A dieta mediterrânea prolonga a vida dos idosos
O maior consumo de gordura monoinsaturada e o menor consumo de gordura saturada são um dos principais fatores por trás do benefício da dieta mediterrânea em termos de longevidade.
Um estudo realizado na Itália descobriu que o segredo para uma vida mais longa pode estar na adoção da dieta mediterrânea
(MedDiet). Os participantes idosos cujos hábitos alimentares mais se aproximavam dessa dieta apresentaram uma probabilidade 25% menor de morte por qualquer causa, em comparação com aqueles que seguiam a dieta apenas parcialmente ou não a seguiam de forma alguma.
Entre os alimentos incluídos na MedDiet, o maior consumo de ácidos graxos monoinsaturados é o principal fator responsável pelos benefícios gerais à saúde. —
Na pesquisa conduzida pelo Departamento de Epidemiologia e Prevenção do IRCCS Neuromed, em Molise, Itália, os cientistas exploraram a relação entre a MedDiet e as taxas de mortalidade. Eles examinaram dados de 5.000 pessoas com mais de 65 anos que participaram do Estudo Moli-sani e acompanharam essas pessoas por até oito anos. Além disso, revisaram estudos epidemiológicos de vários países, o que elevou o total de participantes da pesquisa para 12.000.

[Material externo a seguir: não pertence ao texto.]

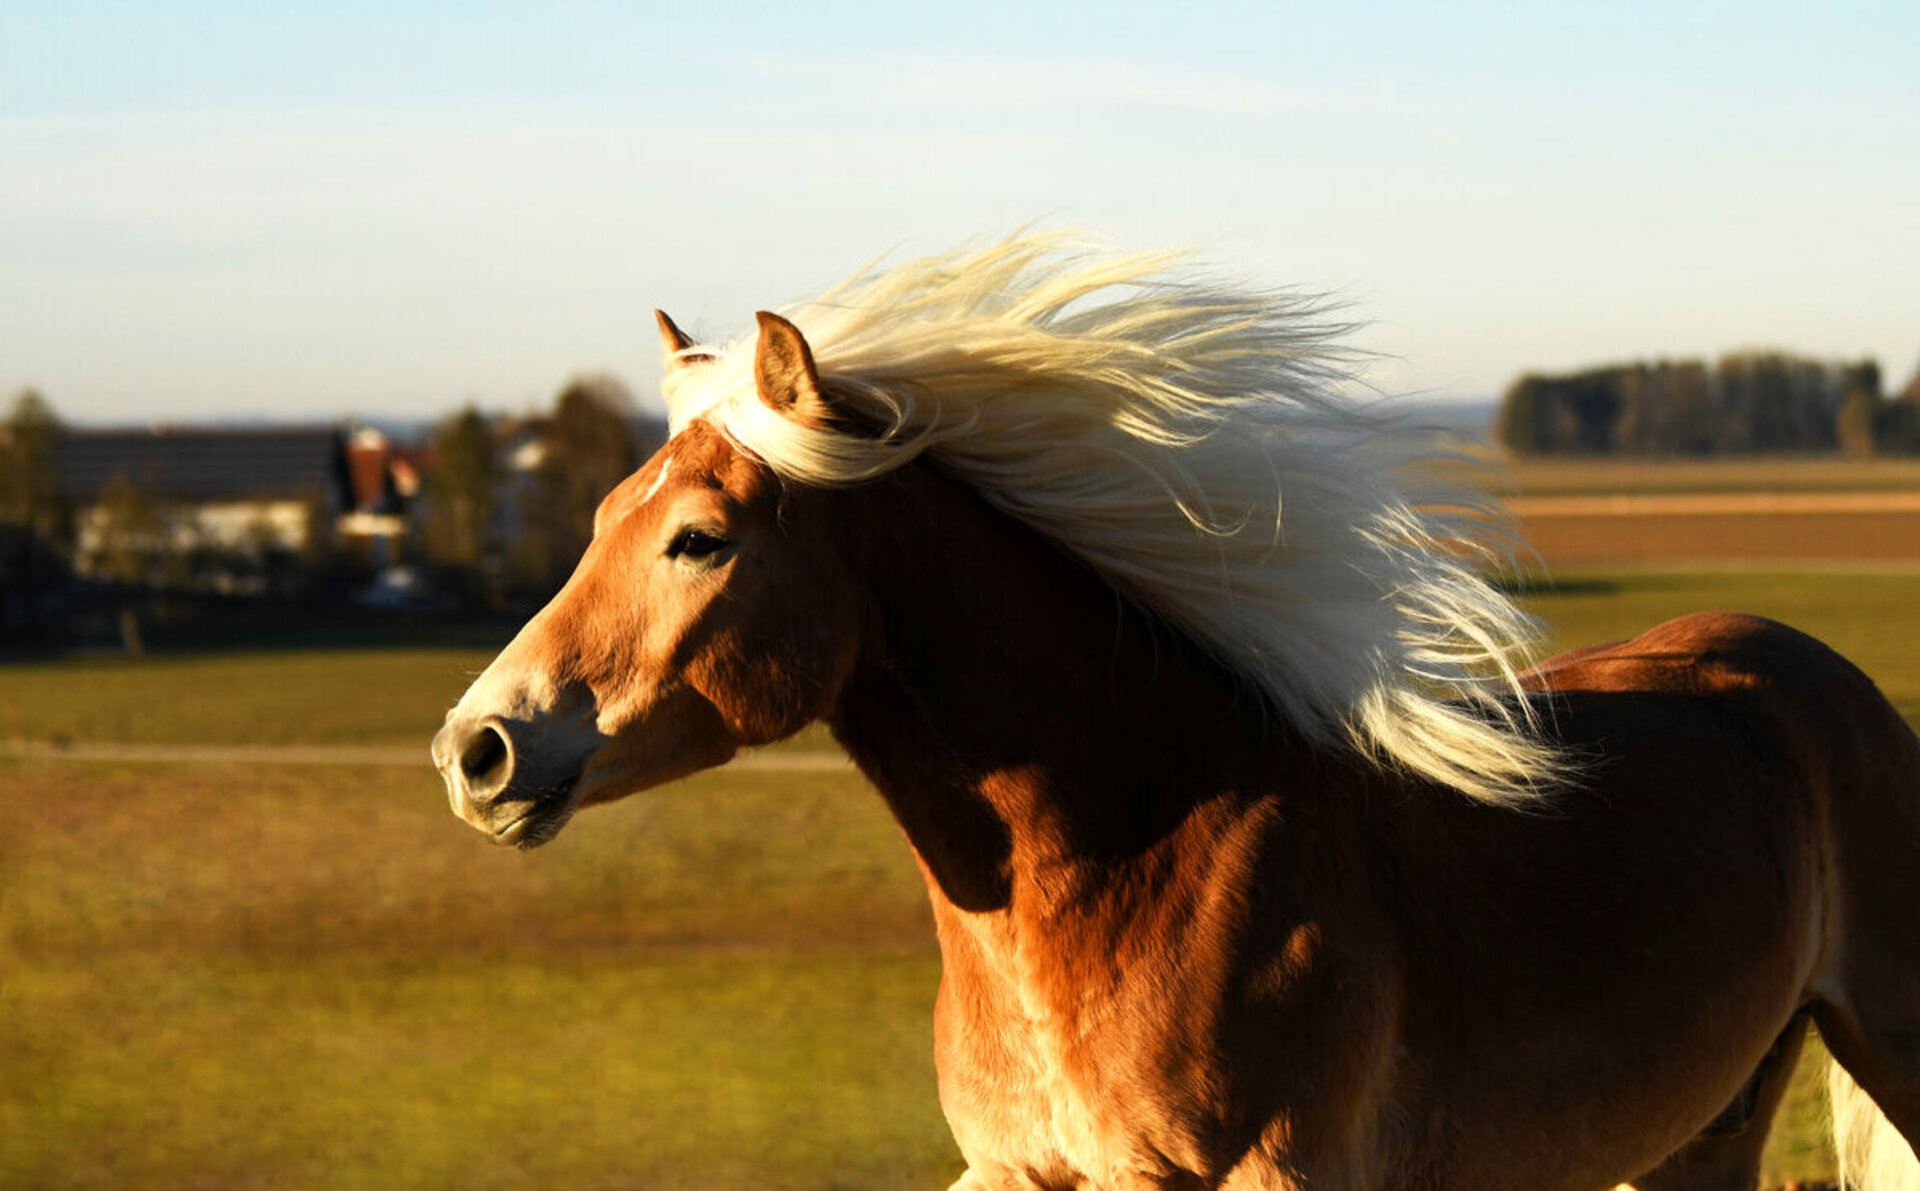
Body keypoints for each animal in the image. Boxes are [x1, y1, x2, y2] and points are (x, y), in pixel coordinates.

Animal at [435, 237, 1920, 1183]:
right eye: (598, 516)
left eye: (698, 538)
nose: (477, 749)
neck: (1132, 859)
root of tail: (1820, 681)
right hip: (1705, 1116)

A análise dos resultados mostrou claramente que a Dieta Mediterrânea reduz significativamente o risco de morte em idosos. Segundo os pesquisadores, a relação entre o plano alimentar e a mortalidade dependia do grau de adesão. Quanto mais rigorosamente os participantes seguiam a dieta, maior era a redução na mortalidade observada.
“A novidade da nossa pesquisa é termos focado nossa atenção em uma população com mais de 65 anos”, afirmou a primeira autora, Marialaura Bonaccio, em um comunicado à imprensa. “Já sabíamos que a dieta mediterrânea é capaz de reduzir o risco de mortalidade na população em geral, mas não sabíamos se isso se aplicaria especificamente aos idosos.

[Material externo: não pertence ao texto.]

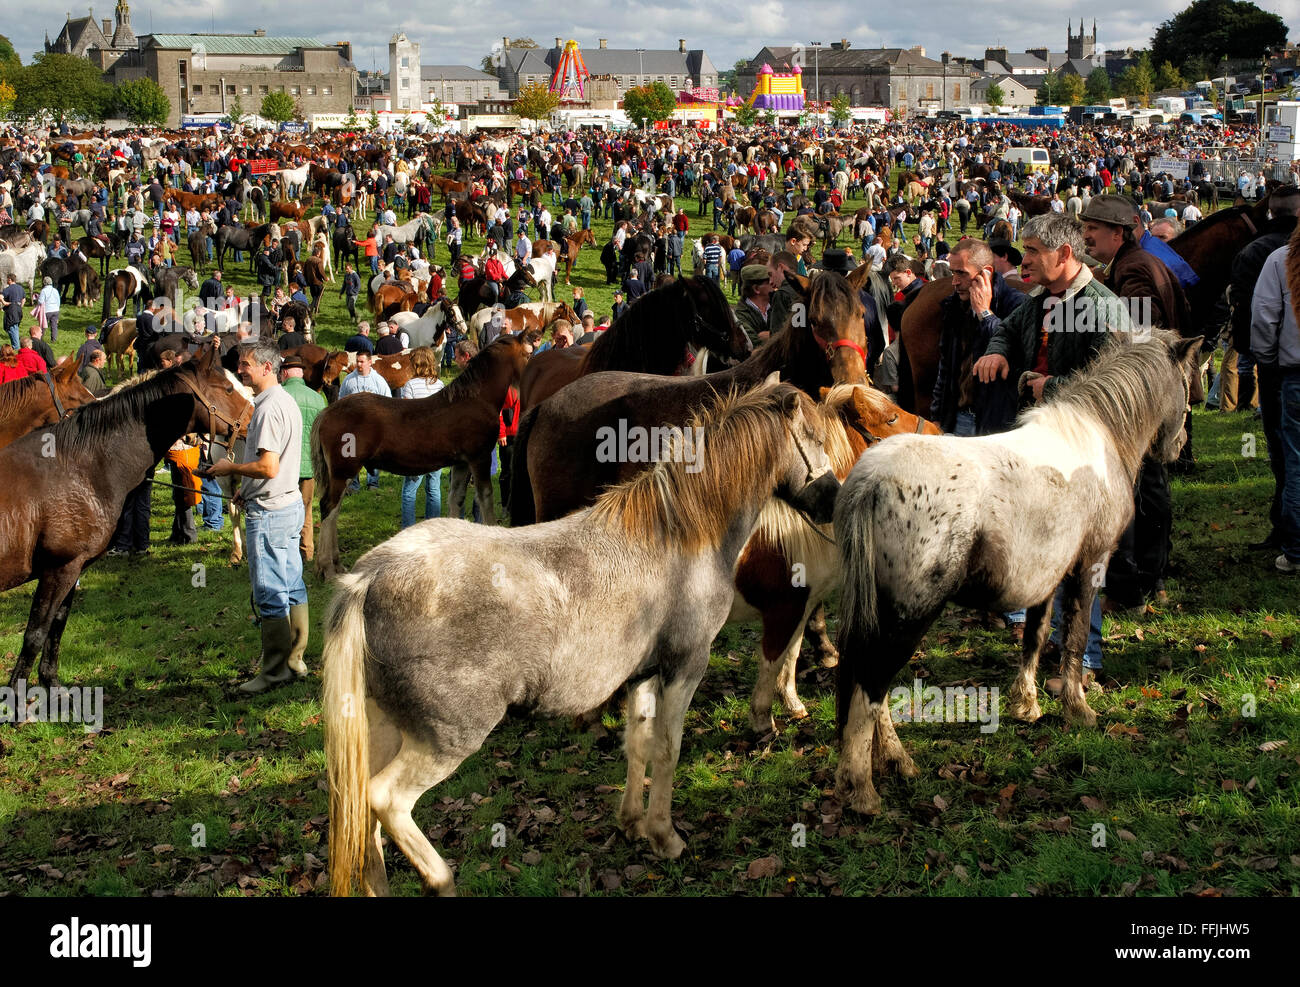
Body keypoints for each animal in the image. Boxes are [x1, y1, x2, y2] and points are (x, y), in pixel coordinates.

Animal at [0, 345, 252, 689]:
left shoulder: (71, 568)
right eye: (227, 388)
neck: (78, 466)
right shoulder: (59, 569)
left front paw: (51, 686)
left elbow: (56, 627)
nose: (255, 414)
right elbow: (36, 635)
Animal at [312, 334, 532, 579]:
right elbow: (485, 497)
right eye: (528, 354)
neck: (475, 399)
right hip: (343, 472)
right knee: (328, 508)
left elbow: (456, 498)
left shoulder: (461, 464)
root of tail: (327, 412)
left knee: (334, 509)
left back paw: (336, 564)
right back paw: (327, 567)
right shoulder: (479, 458)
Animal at [323, 379, 840, 895]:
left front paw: (632, 823)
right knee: (386, 801)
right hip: (446, 740)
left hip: (382, 728)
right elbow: (668, 749)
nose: (833, 497)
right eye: (815, 437)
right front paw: (664, 836)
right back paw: (441, 878)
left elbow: (639, 742)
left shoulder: (641, 675)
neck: (681, 537)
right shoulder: (684, 668)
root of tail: (370, 578)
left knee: (363, 812)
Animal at [831, 333, 1202, 815]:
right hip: (908, 614)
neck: (1097, 437)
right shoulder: (1089, 565)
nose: (1178, 448)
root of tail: (871, 481)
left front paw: (1027, 704)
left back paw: (897, 762)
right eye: (1187, 382)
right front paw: (1078, 709)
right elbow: (1075, 637)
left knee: (868, 684)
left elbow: (1036, 636)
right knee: (872, 683)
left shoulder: (1046, 575)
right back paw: (861, 787)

“Agora, os dados do Estudo Moli-sani mostram claramente que uma dieta tradicional do tipo mediterrânea (rica em frutas, vegetais, peixes, leguminosas, azeite de oliva e cereais, com baixo consumo de carne e laticínios, e consumo moderado de vinho durante as refeições) está associada a uma redução de 25% na mortalidade por todas as causas. Esse efeito permanece mesmo quando consideramos especificamente a mortalidade cardiovascular ou cerebrovascular.”
O primeiro autor explicou que o azeite de oliva extravirgem é um dos principais fatores responsáveis pela vantagem em termos de longevidade.

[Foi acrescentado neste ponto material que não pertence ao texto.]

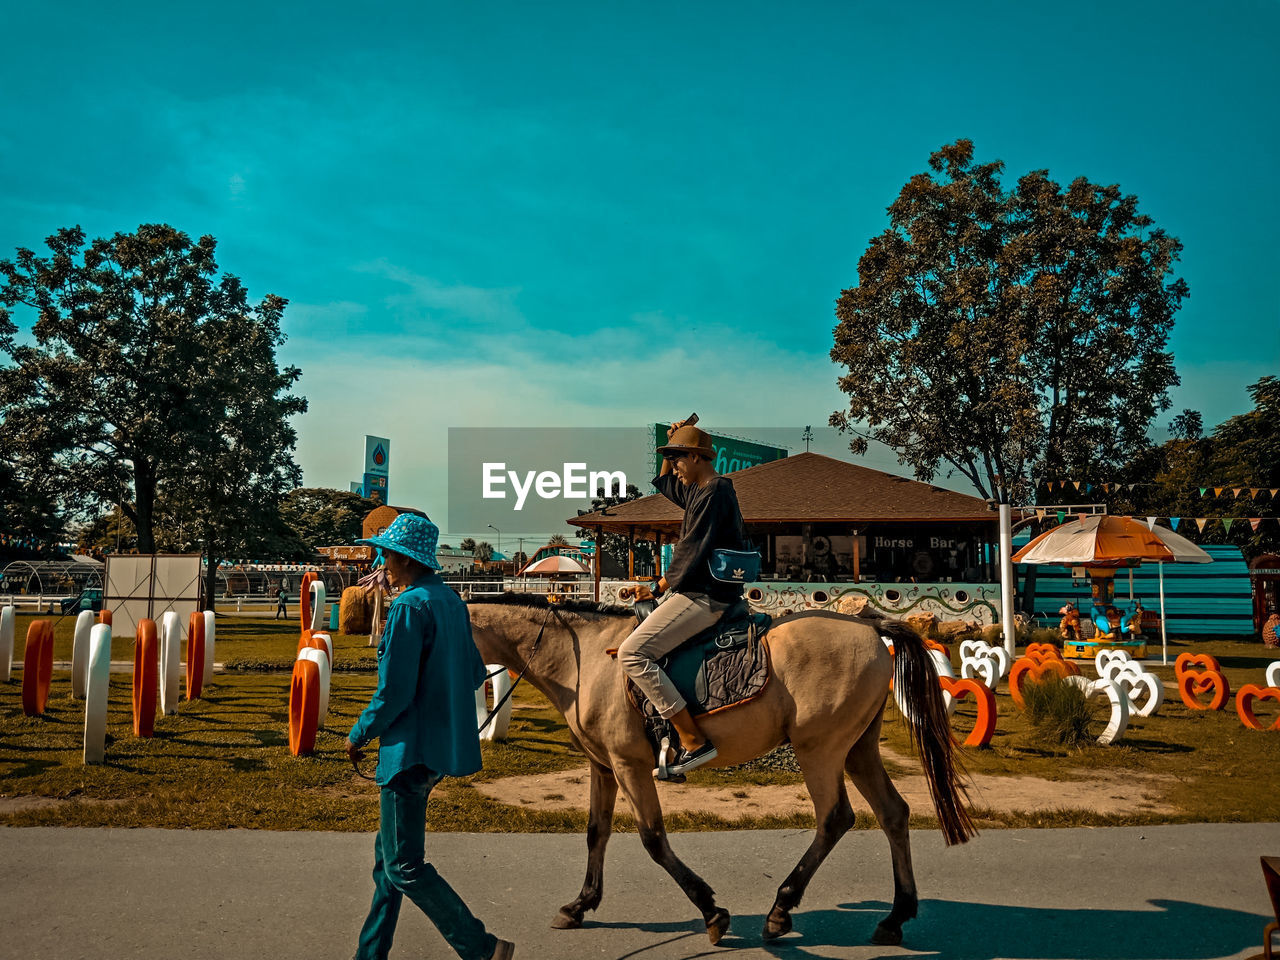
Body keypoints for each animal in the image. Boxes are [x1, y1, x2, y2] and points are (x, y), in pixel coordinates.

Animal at [465, 593, 972, 947]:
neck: (584, 657)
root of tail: (869, 626)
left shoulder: (630, 766)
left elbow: (653, 839)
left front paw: (711, 911)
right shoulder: (603, 766)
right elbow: (596, 832)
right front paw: (580, 905)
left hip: (820, 750)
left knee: (835, 819)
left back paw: (781, 910)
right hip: (857, 749)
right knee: (893, 814)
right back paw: (894, 917)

“Em nosso estudo, descobrimos que, entre os alimentos incluídos na Dieta Mediterrânea, um maior consumo de ácidos graxos monoinsaturados (AGMI) em detrimento dos ácidos graxos saturados é o principal fator responsável pelo benefício global à saúde. É claro que o azeite de oliva extravirgem é uma das principais fontes alimentares de AGMI na dieta”, disse Bonaccio ao Olive Oil Times.
“Estudos anteriores discutiram os mecanismos pelos quais o azeite de oliva extravirgem pode prolongar a sobrevida. Eles propuseram diferentes vias potenciais que poderiam ser moduladas favoravelmente por uma maior ingestão de azeite de oliva extravirgem. Entre elas, reconhecemos que as evidências apoiam a via da inflamação, que comprovadamente é reduzida por inúmeros compostos amplamente presentes no azeite de oliva extravirgem”, acrescentou Bonaccio.
Apesar dos resultados encorajadores, o estudo mostra uma associação, e não uma relação de causa e efeito. Além disso, os participantes que seguiram a dieta à risca eram mais propensos a praticar exercícios físicos. No entanto, devido à força da associação encontrada no presente estudo, somada à de pesquisas anteriores, fica evidente que adotar a Dieta Mediterrânea é uma das melhores práticas que as pessoas podem adotar para proteger sua saúde.
O estudo foi publicado no British Journal of Nutrition.